Directions for this task – Every line in the data below that holds "thép" should be found and copied.
Dataset Start Marker
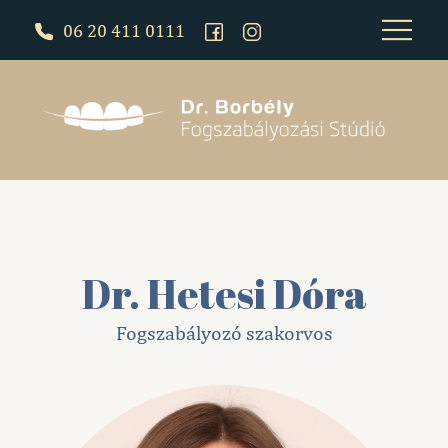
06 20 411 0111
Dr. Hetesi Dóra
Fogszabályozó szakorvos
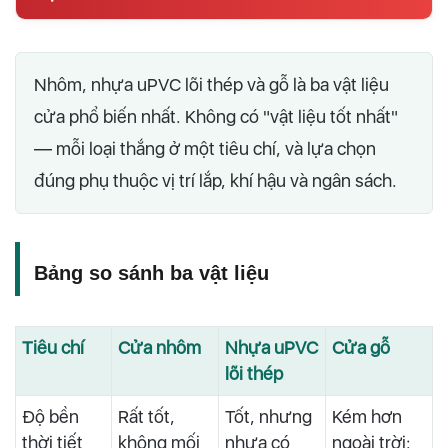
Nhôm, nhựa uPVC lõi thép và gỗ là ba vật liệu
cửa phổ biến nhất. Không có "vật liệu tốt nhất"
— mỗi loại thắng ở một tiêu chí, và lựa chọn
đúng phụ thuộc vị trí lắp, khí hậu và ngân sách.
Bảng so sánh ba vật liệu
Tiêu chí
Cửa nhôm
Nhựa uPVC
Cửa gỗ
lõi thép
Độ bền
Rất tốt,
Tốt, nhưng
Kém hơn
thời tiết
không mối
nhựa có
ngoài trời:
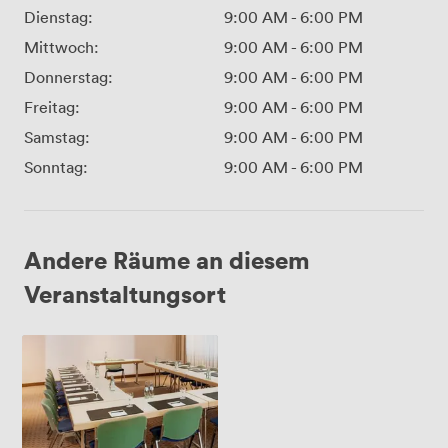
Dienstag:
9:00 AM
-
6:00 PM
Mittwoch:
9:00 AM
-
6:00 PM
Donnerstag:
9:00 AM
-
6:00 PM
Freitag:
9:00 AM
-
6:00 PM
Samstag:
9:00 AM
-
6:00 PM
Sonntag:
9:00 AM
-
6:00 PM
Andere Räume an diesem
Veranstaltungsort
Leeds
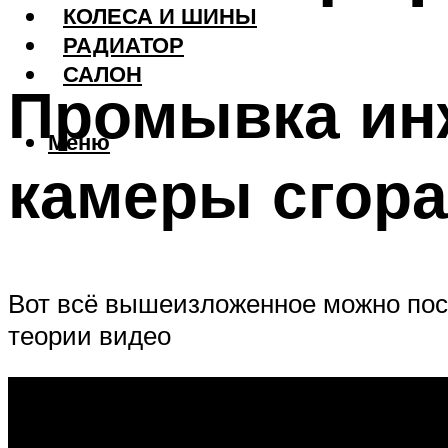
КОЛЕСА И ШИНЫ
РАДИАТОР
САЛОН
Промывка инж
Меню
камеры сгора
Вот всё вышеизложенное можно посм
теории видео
Dataset End Marker
Dataset Start Marker
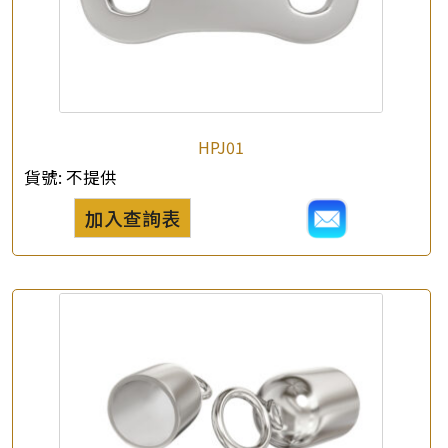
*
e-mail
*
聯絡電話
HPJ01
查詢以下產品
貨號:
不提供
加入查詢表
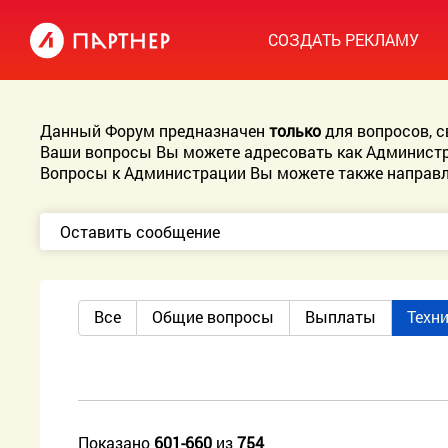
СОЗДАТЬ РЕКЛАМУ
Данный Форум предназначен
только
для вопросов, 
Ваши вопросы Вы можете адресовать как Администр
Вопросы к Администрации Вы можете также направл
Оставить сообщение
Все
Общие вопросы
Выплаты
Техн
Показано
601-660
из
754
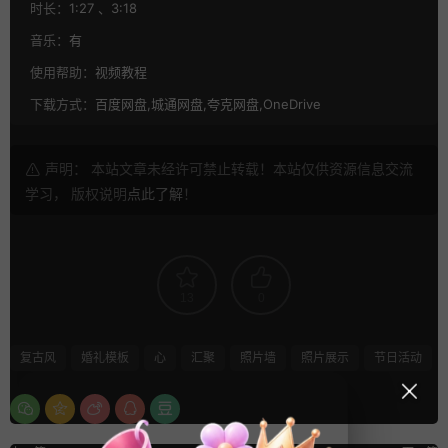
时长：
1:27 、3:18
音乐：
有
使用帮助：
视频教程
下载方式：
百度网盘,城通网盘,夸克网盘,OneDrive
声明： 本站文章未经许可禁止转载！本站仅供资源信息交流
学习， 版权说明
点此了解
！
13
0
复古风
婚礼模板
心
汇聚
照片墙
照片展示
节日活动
Dataset End Marker
Final answer –
Nhôm, nhựa uPVC lõi thép và gỗ là ba vật liệu
lõi thép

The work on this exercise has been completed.